Passage provided:
━━━━━━━━━━━━━━━━━━━━━━━━━━━━━━
Mr. David Taylor: Will my hon. Friend confirm to the Committee that he lives next door to the local Conservative club?

Mr. Banks: The rats would have been coming over to my garden if that were the case. No, I do not confirm that; there are no Conservatives in my constituency--or very few.

I was listening to a debate--[Interruption.] I think that that might be my mobile phone. I apologise, Mr. Lord; I forgot to turn it off.

The Second Deputy Chairman of Ways and Means (Mr. Michael Lord): I am grateful to the hon. Gentleman for his apology, because we take a very dim view of mobile phones in the Chamber. If Members cannot switch off their phones, they should leave them outside.

Mr. Banks: I can switch off my phone. I inadvertently forgot to do so, but I have done so now, Mr. Lord. Perhaps my neighbours were trying to phone me, having just heard that I put a rat over their fence.

I listened to a series of items on the "Today" programme, and I was moved to complain to its duty producer because I thought that the issue was handled disgracefully. The programme started at 7 o'clock with an

17 Jan 2001 : Column 382

interview from the west country, where a cub reporter was sent to ask patsy questions such as, "Isn't it horrible that these horrible people are doing horrible things?" An individual hunt supporter was interviewed and said, "This is only about animal welfare. It is as simple as that." She said that 20,000 hounds will be killed if the Bill is passed. She used the euphemism, "put to sleep." Why should those animals be killed?
━━━━━━━━━━━━━━━━━━━━━━━━━━━━━━
Data:
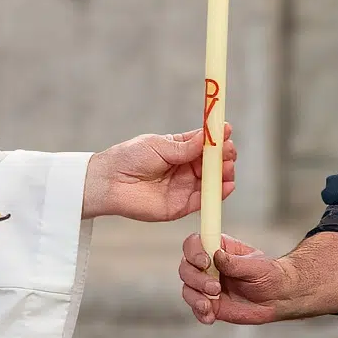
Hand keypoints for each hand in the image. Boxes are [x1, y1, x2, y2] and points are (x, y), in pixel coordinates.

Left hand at [82, 127, 235, 222]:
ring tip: (226, 167)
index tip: (227, 131)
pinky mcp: (181, 206)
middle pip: (213, 164)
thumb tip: (210, 137)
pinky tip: (226, 186)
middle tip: (227, 153)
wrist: (110, 182)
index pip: (205, 144)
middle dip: (224, 157)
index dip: (217, 139)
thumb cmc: (129, 158)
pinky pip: (203, 201)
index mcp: (179, 150)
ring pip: (212, 182)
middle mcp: (185, 169)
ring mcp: (184, 187)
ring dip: (224, 174)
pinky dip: (218, 195)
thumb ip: (185, 146)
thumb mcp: (159, 146)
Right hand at [180, 233, 293, 323]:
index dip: (193, 252)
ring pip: (187, 288)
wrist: (278, 297)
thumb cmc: (270, 275)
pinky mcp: (210, 304)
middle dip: (196, 279)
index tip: (205, 262)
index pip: (194, 244)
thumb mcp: (257, 266)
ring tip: (210, 305)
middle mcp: (208, 266)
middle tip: (216, 287)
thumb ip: (235, 262)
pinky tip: (210, 316)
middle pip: (186, 267)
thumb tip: (217, 255)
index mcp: (218, 248)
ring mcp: (206, 285)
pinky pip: (196, 308)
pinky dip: (200, 313)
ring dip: (195, 297)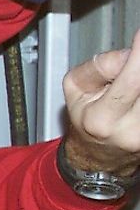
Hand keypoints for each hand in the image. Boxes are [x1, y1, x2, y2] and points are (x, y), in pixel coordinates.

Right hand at [63, 29, 139, 178]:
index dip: (139, 56)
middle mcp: (130, 130)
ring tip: (129, 88)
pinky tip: (134, 98)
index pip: (132, 80)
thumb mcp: (75, 88)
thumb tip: (130, 53)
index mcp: (102, 119)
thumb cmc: (86, 120)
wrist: (98, 156)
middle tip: (129, 66)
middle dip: (137, 67)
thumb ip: (99, 66)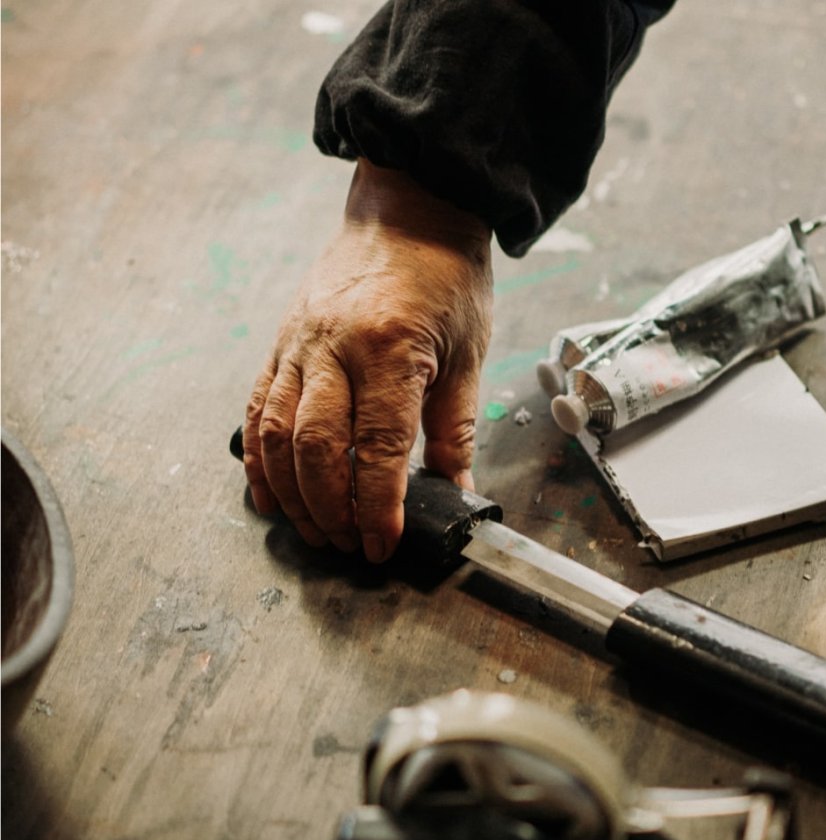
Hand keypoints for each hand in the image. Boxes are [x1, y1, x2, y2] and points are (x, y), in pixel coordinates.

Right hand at [243, 159, 492, 562]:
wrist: (410, 211)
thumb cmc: (446, 280)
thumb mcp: (469, 353)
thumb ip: (456, 427)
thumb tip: (457, 490)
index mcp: (390, 351)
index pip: (377, 448)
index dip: (378, 506)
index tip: (382, 544)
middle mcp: (334, 348)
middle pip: (317, 448)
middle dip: (330, 509)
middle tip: (348, 544)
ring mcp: (300, 343)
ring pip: (277, 433)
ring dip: (290, 493)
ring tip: (313, 530)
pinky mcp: (281, 342)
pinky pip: (258, 407)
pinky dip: (259, 457)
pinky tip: (270, 492)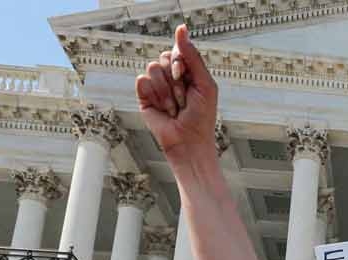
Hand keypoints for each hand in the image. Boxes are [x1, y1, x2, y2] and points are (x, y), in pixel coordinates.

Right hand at [137, 26, 218, 159]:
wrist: (189, 142)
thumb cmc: (202, 117)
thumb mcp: (205, 84)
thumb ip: (193, 57)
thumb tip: (181, 29)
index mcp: (187, 71)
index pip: (177, 50)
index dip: (179, 60)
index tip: (184, 75)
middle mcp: (171, 76)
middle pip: (164, 57)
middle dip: (175, 80)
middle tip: (184, 99)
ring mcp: (157, 86)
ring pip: (153, 68)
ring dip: (166, 91)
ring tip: (175, 108)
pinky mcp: (144, 96)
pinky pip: (142, 81)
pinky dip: (154, 95)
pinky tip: (163, 110)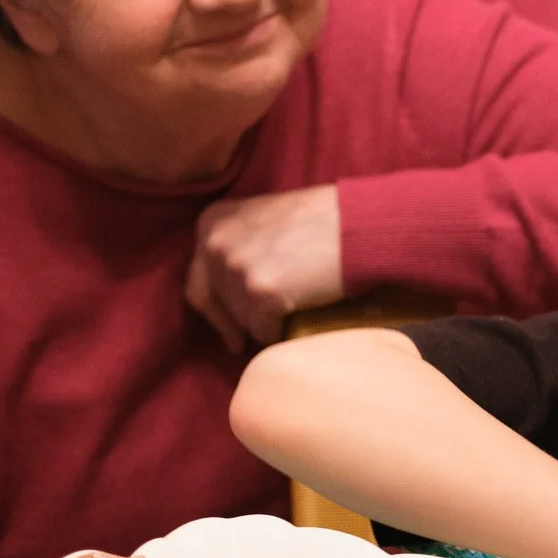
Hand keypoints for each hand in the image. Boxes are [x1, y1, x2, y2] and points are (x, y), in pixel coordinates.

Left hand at [186, 186, 344, 352]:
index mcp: (212, 221)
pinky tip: (300, 319)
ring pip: (241, 321)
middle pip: (216, 304)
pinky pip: (263, 331)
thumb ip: (239, 242)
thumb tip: (229, 286)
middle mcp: (216, 244)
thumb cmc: (322, 218)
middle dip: (236, 322)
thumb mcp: (263, 218)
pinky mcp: (261, 294)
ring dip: (263, 324)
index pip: (198, 281)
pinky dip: (281, 331)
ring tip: (288, 314)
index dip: (215, 311)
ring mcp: (237, 269)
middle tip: (248, 339)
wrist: (358, 222)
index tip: (229, 332)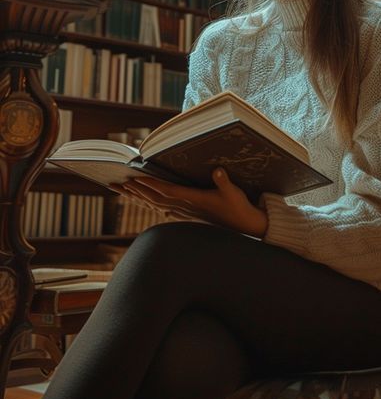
━━━━━━━━━━━━━━━━━━━━━━━━━━━━━━
Tasks to perform:
1) List every person in the parliamentary debate excerpt who speaks in their own voice. Give each name or title as the excerpt labels them.
2) Answer these from the parliamentary debate excerpt:
(a) At what time did the "Today" programme start?
(b) How many hounds did the hunt supporter say would be killed if the Bill were passed?
(c) To whom did Mr. Banks complain about the programme?
3) Copy out the part of the parliamentary debate excerpt that opens with "I was listening" and ends with "over their fence.", putting "wall" in place of "fence".

Results for each task:
1)
Mr. David Taylor
Mr. Banks
The Second Deputy Chairman of Ways and Means (Mr. Michael Lord)

2)
(a) 7 o'clock
(b) 20,000
(c) Its duty producer

3)
I was listening to a debate--[Interruption.] I think that that might be my mobile phone. I apologise, Mr. Lord; I forgot to turn it off.

The Second Deputy Chairman of Ways and Means (Mr. Michael Lord): I am grateful to the hon. Gentleman for his apology, because we take a very dim view of mobile phones in the Chamber. If Members cannot switch off their phones, they should leave them outside.

Mr. Banks: I can switch off my phone. I inadvertently forgot to do so, but I have done so now, Mr. Lord. Perhaps my neighbours were trying to phone me, having just heard that I put a rat over their wall.